I am determined to live differently. To train my eyes to see the good--The God in every moment of life. At first it feels mechanical but giving thanks in hard moments softens hearts.  It's a discipline that takes practice and work but becomes more natural over time.  I am committing to practice this year. Every day.

"The practice of giving thanks, this is the way we practice the presence of God, stay present to His presence, and it  is always a practice of the eyes. We don't have to change what we see.  Only the way we see it."--- Ann Voskamp

And if you haven't read the book 1000 Gifts by Ann Voskamp. I highly recommend it.  It has changed my life.  I gave her book to everyone I know at Christmas this year.

Prayer.

My other resolve.  I began mid fall taking prayer more seriously.  Kneeling daily petitioning The King on others behalves.  It astounded me how much God listened and answered.  People healed from cancer. Relationships mended. The gift of boldness bestowed.  He hears.  But me, I don't believe that He will answer. He does. Oh ye of little faith. God thank you for showing me you hear me and answer me.  A group of girls and I started a prayer group this fall.  We learned about the disciplines of prayer and I found such joy praying for and with the wonderful ladies in my group.  God is growing and stretching me.

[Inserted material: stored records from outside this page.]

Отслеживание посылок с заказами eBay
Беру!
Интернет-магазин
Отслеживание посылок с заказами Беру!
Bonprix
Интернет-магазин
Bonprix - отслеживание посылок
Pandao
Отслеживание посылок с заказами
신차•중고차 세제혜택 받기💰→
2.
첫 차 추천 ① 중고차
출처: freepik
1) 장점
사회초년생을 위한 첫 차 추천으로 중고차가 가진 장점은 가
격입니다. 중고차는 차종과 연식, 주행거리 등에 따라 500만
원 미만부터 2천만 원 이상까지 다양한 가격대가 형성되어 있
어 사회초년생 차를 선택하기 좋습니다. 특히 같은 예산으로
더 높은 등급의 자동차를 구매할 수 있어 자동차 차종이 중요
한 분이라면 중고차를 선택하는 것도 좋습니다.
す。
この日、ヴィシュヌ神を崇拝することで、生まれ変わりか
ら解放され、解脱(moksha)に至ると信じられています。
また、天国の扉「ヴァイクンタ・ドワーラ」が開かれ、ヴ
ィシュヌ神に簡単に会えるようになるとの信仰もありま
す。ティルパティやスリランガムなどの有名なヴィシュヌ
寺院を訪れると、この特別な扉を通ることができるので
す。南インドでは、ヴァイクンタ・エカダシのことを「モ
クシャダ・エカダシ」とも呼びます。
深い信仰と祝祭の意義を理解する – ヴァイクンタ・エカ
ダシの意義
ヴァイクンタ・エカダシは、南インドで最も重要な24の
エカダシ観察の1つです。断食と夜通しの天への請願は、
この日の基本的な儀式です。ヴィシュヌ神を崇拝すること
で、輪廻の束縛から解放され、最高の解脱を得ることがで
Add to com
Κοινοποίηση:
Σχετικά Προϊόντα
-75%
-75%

I am beginning a Bible study on prayer next week. I want to learn to kneel,  my face on the floor before God,  before I talk or worry.  That is my wish this year.

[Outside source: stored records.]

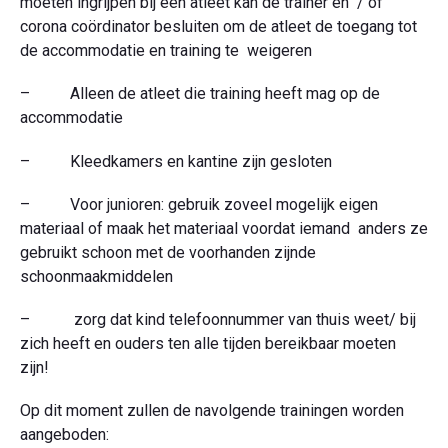
moeten ingrijpen bij een atleet kan de trainer en / of
corona coördinator besluiten om de atleet de toegang tot
de accommodatie en training te weigeren
– Alleen de atleet die training heeft mag op de
accommodatie
– Kleedkamers en kantine zijn gesloten
– Voor junioren: gebruik zoveel mogelijk eigen
materiaal of maak het materiaal voordat iemand anders ze
gebruikt schoon met de voorhanden zijnde
schoonmaakmiddelen
– zorg dat kind telefoonnummer van thuis weet/ bij
zich heeft en ouders ten alle tijden bereikbaar moeten
zijn!
Op dit moment zullen de navolgende trainingen worden
aangeboden:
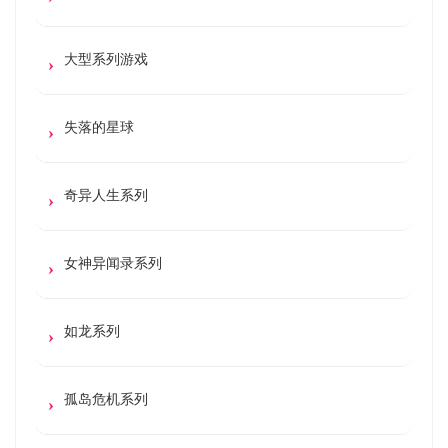
大型系列游戏
失落的星球
奇异人生系列
女神异闻录系列
如龙系列
孤岛危机系列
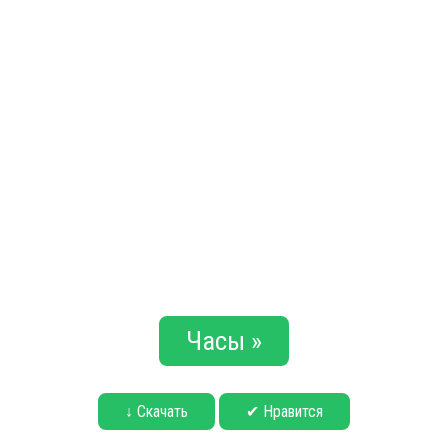
Часы »
↓ Скачать
✔ Нравится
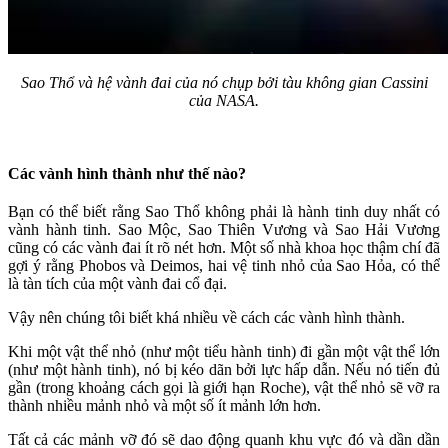
Sao Thổ và hệ vành đai của nó chụp bởi tàu không gian Cassini
của NASA.
Các vành hình thành như thế nào?
Bạn có thể biết rằng Sao Thổ không phải là hành tinh duy nhất có
vành hành tinh. Sao Mộc, Sao Thiên Vương và Sao Hải Vương
cũng có các vành đai ít rõ nét hơn. Một số nhà khoa học thậm chí đã
gợi ý rằng Phobos và Deimos, hai vệ tinh nhỏ của Sao Hỏa, có thể
là tàn tích của một vành đai cổ đại.
Vậy nên chúng tôi biết khá nhiều về cách các vành hình thành.
Khi một vật thể nhỏ (như một tiểu hành tinh) đi gần một vật thể lớn
(như một hành tinh), nó bị kéo dãn bởi lực hấp dẫn. Nếu nó tiến đủ
gần (trong khoảng cách gọi là giới hạn Roche), vật thể nhỏ sẽ vỡ ra
thành nhiều mảnh nhỏ và một số ít mảnh lớn hơn.
Tất cả các mảnh vỡ đó sẽ dao động quanh khu vực đó và dần dần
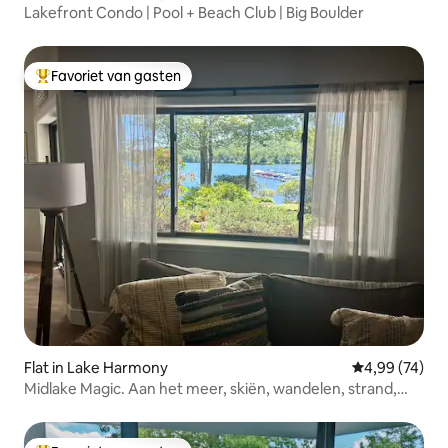
Lakefront Condo | Pool + Beach Club | Big Boulder
Favoriet van gasten
Topfavoriet van gasten
Flat in Lake Harmony
Gemiddelde be
4,99 (74)
Midlake Magic. Aan het meer, skiën, wandelen, strand,
zwembad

I am being molded into the person God desires me to be slowly but surely.  I realize how each moment, hard or happy rubs off my rough edges, refining me. All moments-- God ordained.  May I be able to teach this to my daughters so that they may learn early in life.

Alright 2014, let's see what you've got. May I receive the moments prayerfully, finding joy and grace.

Some highlights of our advent season.












And God is a God with a sense of humor.   He gives me a chance to practice what I type, even before this blog is published.  My girls sit at the breakfast table fighting. Caroline spills.  Aubrey falls off the bench hitting her head on the floor.  Thank you Lord for my children, for another day with them around my breakfast table.  Thank you for our daily bread.